Among the many quotable bon mots from the former U.S. House Speaker Tip O’Neill, the phrase “all politics is local” has stood out, as advice to aspiring politicians to train their focus on the real issues people actually care about: the local ones.
But while politics may or may not still be local, commerce has for many years trended away from a focus on locality. In the era of the internet, it seems the opposite mantra might actually apply. All retail is now global, because digital connections make it possible for a consumer on one side of the world to transact with a merchant all the way on the other.
But for all the global capability the digital era has enabled, recent PYMNTS data indicates that consumers still want to shop locally worldwide. Pushed by the pandemic and the crisis it created for small merchants, consumers’ desire to support local businesses is driving a surge of interest in transacting with local merchants. Forty-four percent of consumers in the U.S., the U.K., Australia and Brazil (hereafter referred to as “surveyed consumers”) believe it is “very” or “extremely” important to shop with local retailers, and 53 percent say it is either “more” or “much more” important to shop with them now than it was before the pandemic began.
Merchants have a worldwide opportunity, but only if they can pursue it. Up until now, there hasn’t been a single set of tools to make it easy for smaller merchants to capture and capitalize on consumers’ growing sense of loyalty, but PayPal is hoping to bring it into the market with its release of the PayPal Zettle POS solution.
Capturing the ‘Think Local Movement’
As for the “whys,” 45 percent of surveyed consumers who would like to shop with local retailers say they are motivated because they want to reinvest in their local economies, 44 percent say it is because they want to keep money in their communities, while 43 percent want to drive job growth in their communities. The findings vary based on geography: Brazilian consumers put the greatest focus on shopping local and U.K. consumers emphasize it the least. Here in the U.S., nearly 40 percent of consumers said it was very important to them to shop locally, while almost 47 percent said it was more important now than it was pre-pandemic.

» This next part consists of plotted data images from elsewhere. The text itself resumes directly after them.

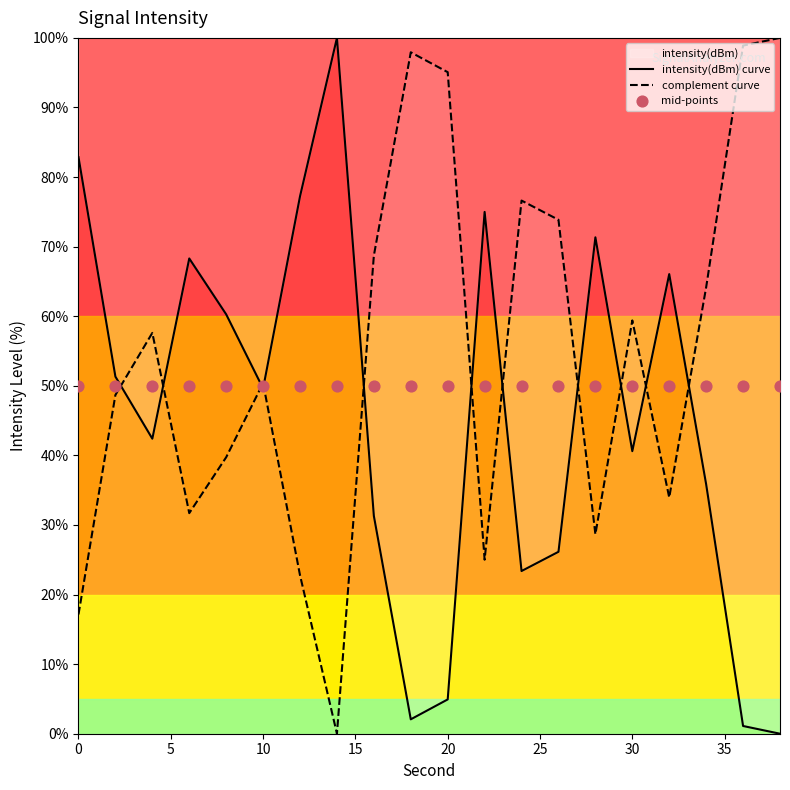

What are all the series names shown in the legend?

intensity(dBm) curve, complement curve, mid-points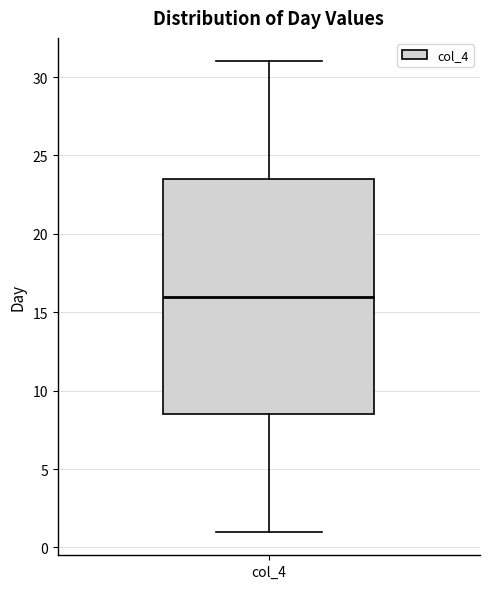

Read this box plot against the y-axis: the position of the median line, the range covered by the box, and the ends of both whiskers. The values are not printed on the chart, so give them approximately, as read against the axis.

median 16.0, box 8.5 to 23.5, whiskers 1.0 to 31.0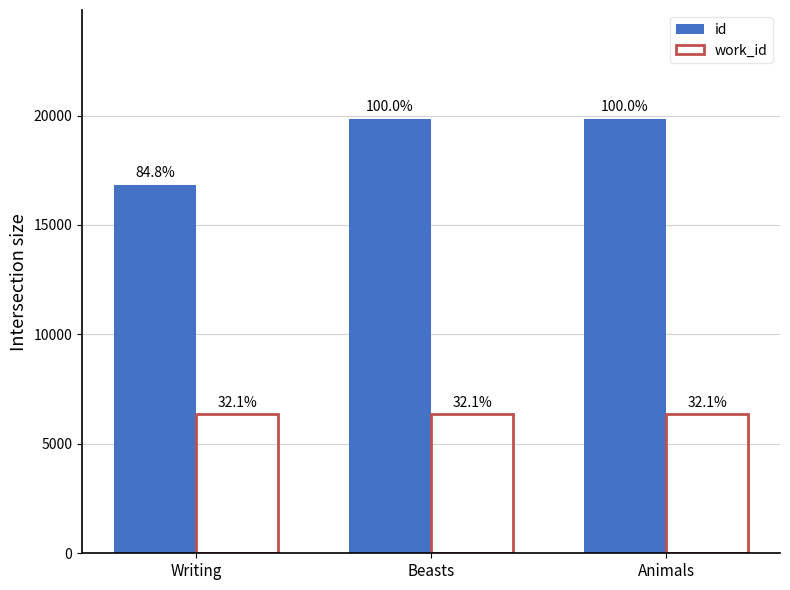

What is the total value across all series at Beasts?

26224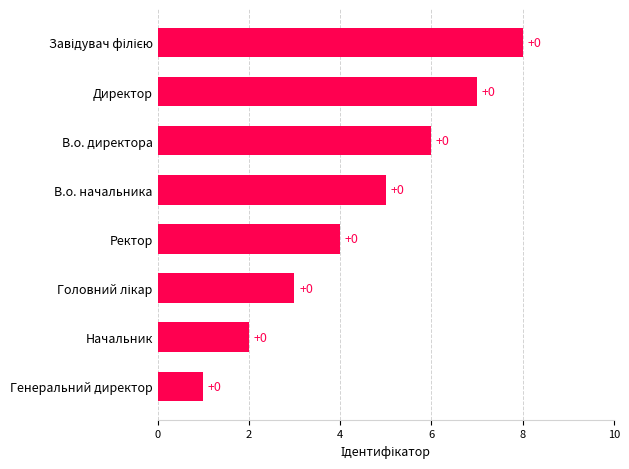

How many bars are there in total?

8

But consumers’ intentions to shop local are often derailed by the actual shopping experience offered by their local merchants, as processes can at times be clunky. As PayPal’s Jim Magats noted in a conversation with Karen Webster, every customer has had the unfortunate experience of ordering something online for pickup at a local retailer, only to arrive and find out that their inventory system isn’t well synced to the purchase platform, and the item they paid for isn’t actually there.
It’s not that SMBs don’t want to offer well-synced systems to their customers, he noted — it’s that the necessary tool hasn’t existed at scale in the market. That reality inspired this week’s launch in the States of PayPal Zettle, a digital POS system designed to offer merchants a single point from which to manage and enable online/offline transactions, accept QR codes and control things like inventory management, invoicing and working capital management.
SMBs want to respond to the growing consumer needs, Magats noted — but to really rise to the digital occasion, they need a “small-business-in-a-box” solution with which to do it.
“For us, it’s a natural extension of what we’ve been doing online and on mobile over the course of the last 20 years: serving SMBs with an in-store solution that interoperably works with an online solution. It’s the next stage of our evolution into omnichannel payments,” Magats told Webster.